*Exercise instructions*: Please copy the passage on limiting the effects of terrorism, starting at "So suggestions that" and ending at "than more difficult.", but swap "Western democracy" for "liberal democracy".

Limiting the effects
But terrorism as a method will continue to be with us, even if such arguments persuade some people not to pursue it. How can we limit the effects of the violence once it has happened, once an attack has occurred or a campaign has begun?

A key aspect here is to avoid exaggerating the scale of the threat. One of the things that terrorists have often succeeded in doing is undermining the societies that they attack, and this depends often on the over-reaction of the society in question. In reality, terrorism is an extraordinarily low-level threat in terms of the likelihood of anyone in the UK or America, for example, being killed by its violence.

This does not lessen the awfulness of terrorist atrocity for its victims, but if we want there to be fewer victims in the future then we need not to exaggerate the threat to the extent that we counter-productively over-react to it and actually make it worse. In the wake of 9/11, there was an exaggeration of the degree to which al-Qaida represented a threat to the West, and this legitimated an overly militaristic response which in turn led to terrorist incidents rising rather than falling. Had there been a more proportionate response and a less exaggerated reading of the post-9/11 al-Qaida threat, then the chaos in Iraq would not have been created and the emergence of ISIS would have been far less likely.

So suggestions that groups like ISIS represent an existential threat to the UK, or to Western democracy, are so far from the truth that they merely give gifts to terrorists, making terrorism seem more powerful than it is. And they make us more likely to over-react in ways that will make terrorist recruitment and activity easier rather than more difficult.

Much of this relates to the media. Of course journalists should report and discuss terrorist attacks, and should be able to do so freely. But in doing so they should stress the real nature and scale of the threat, which is limited. In the United States, people are far less likely to be killed by a terrorist than they are to be killed by colliding with a deer in a traffic accident, by being struck by lightning, by drowning in the bath, or by dying in a household accident. Keeping the terrorist threat in proportion will allow us to limit the damage that terrorists do to our society when they attack; it will also make it less likely that we over-react and thereby do their recruiting for them through overly aggressive foreign policy or through unnecessarily polarising domestic legislation.

Honest politicians and realistic aims
We can also minimise the damage done by terrorists if we avoid setting ourselves unrealistic targets and goals. To talk of getting rid of terrorism, of removing radical Islamic terrorism from the world, is to set the bar so high for ourselves that all terrorist groups have to do to be able to claim victory is to carry on their violent existence. A more sensible way of proceeding is to state – calmly and patiently – that some political causes generate terrorism; that the threat will endure but that it can be contained in ways that allow us to live our resilient life as democratic societies; and that on the basis of the historical record, victory for terrorists will elude them in terms of their central, strategic ambitions.

*Listed records*:
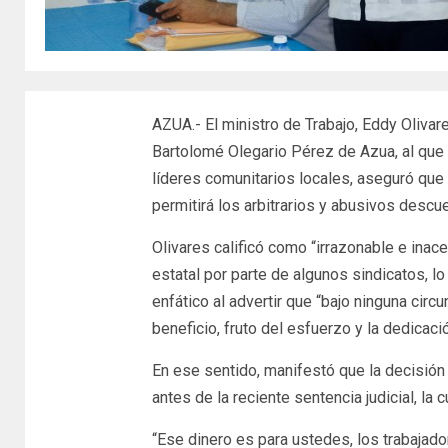
AZUA.- El ministro de Trabajo, Eddy Olivar
Bartolomé Olegario Pérez de Azua, al que 
líderes comunitarios locales, aseguró que
permitirá los arbitrarios y abusivos descu
Olivares calificó como “irrazonable e inac
estatal por parte de algunos sindicatos, l
enfático al advertir que “bajo ninguna cir
beneficio, fruto del esfuerzo y la dedicac
En ese sentido, manifestó que la decisión
antes de la reciente sentencia judicial, la 
“Ese dinero es para ustedes, los trabajado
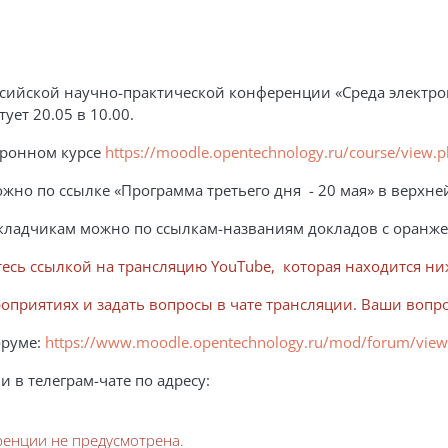
сийской научно-практической конференции «Среда электро
ет 20.05 в 10.00.
ронном курсе
https://moodle.opentechnology.ru/course/view.
но по ссылке «Программа третьего дня - 20 мая» в верхне
окладчикам можно по ссылкам-названиям докладов с оранж
тесь ссылкой на трансляцию YouTube, которая находится ни
роприятиях и задать вопросы в чате трансляции. Ваши воп
оруме:
https://www.moodle.opentechnology.ru/mod/forum/vie
 в телеграм-чате по адресу:
ренции не предусмотрена.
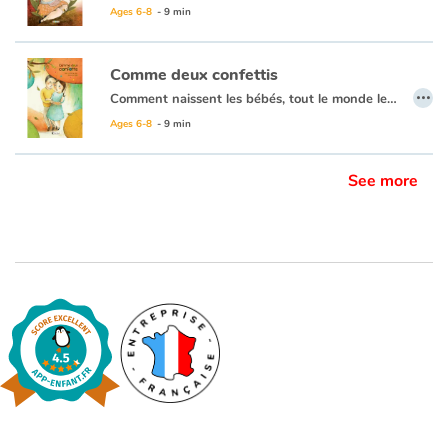
"Les Larmes de Lisette est également plein de douceur et de délicatesse. Pas de précipitation ou d’événements rocambolesques dans cette belle histoire écrite et illustrée par Sandrine Kao."
Ages 6-8
- 9 min
Comme deux confettis
…
Comment naissent les bébés, tout le monde le sait... Mais comment naissent les parents ?
Beaucoup de jeunes enfants sont intrigués par la vie avant leur conception. Avec délicatesse, ce livre leur parle d'une séduction qui opère entre deux êtres, de leur besoin d'être ensemble, de se toucher, puis de leur désir d'enfant. Il leur fait comprendre aussi la vie intra-utérine. Les illustrations douces au crayon sont en parfaite harmonie avec un texte tendre et heureux qui passe d'autant mieux qu'il fait parler la petite fille.
Ages 6-8
- 9 min
See more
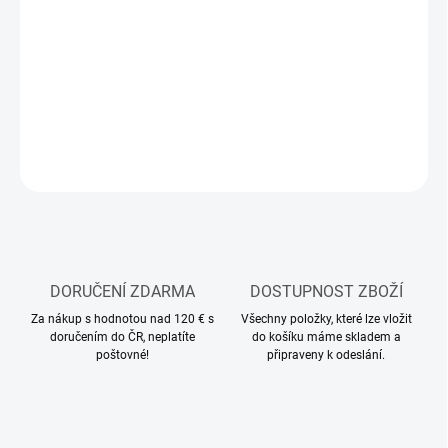
−
+
Přidat do košíku
Modelářské akryl-epoxidové (lacquer) barvy Tamiya
DETAILNÍ INFORMACE
ZEPTAT SE
HLÍDAT
DORUČENÍ ZDARMA
DOSTUPNOST ZBOŽÍ
Za nákup s hodnotou nad 120 € s
Všechny položky, které lze vložit
doručením do ČR, neplatíte
do košíku máme skladem a
poštovné!
připraveny k odeslání.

*Answer to this exercise*:
So suggestions that groups like ISIS represent an existential threat to the UK, or to liberal democracy, are so far from the truth that they merely give gifts to terrorists, making terrorism seem more powerful than it is. And they make us more likely to over-react in ways that will make terrorist recruitment and activity easier rather than more difficult.